HOW TO COMPLETE THIS TASK:
Render every line from the one containing "Thomas et sted i nord Vietnam i 2016." down to the one containing "Templesites og pagoder", both included, as a JSON list of strings with one string per line, omitting blank lines.

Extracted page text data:

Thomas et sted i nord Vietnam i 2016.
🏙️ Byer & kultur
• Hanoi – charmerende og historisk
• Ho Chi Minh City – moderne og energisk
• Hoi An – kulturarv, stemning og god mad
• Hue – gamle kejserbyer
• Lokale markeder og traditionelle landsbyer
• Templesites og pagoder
---
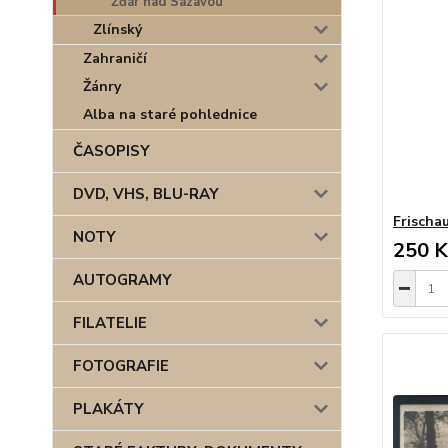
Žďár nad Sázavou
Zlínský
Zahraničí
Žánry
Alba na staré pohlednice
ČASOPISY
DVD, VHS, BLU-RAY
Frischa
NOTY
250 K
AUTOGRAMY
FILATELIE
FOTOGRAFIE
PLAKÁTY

SOLUTION TO THIS TASK:
[
  "Thomas et sted i nord Vietnam i 2016.",
  "🏙️ Byer & kultur",
  "• Hanoi – charmerende og historisk",
  "• Ho Chi Minh City – moderne og energisk",
  "• Hoi An – kulturarv, stemning og god mad",
  "• Hue – gamle kejserbyer",
  "• Lokale markeder og traditionelle landsbyer",
  "• Templesites og pagoder"
]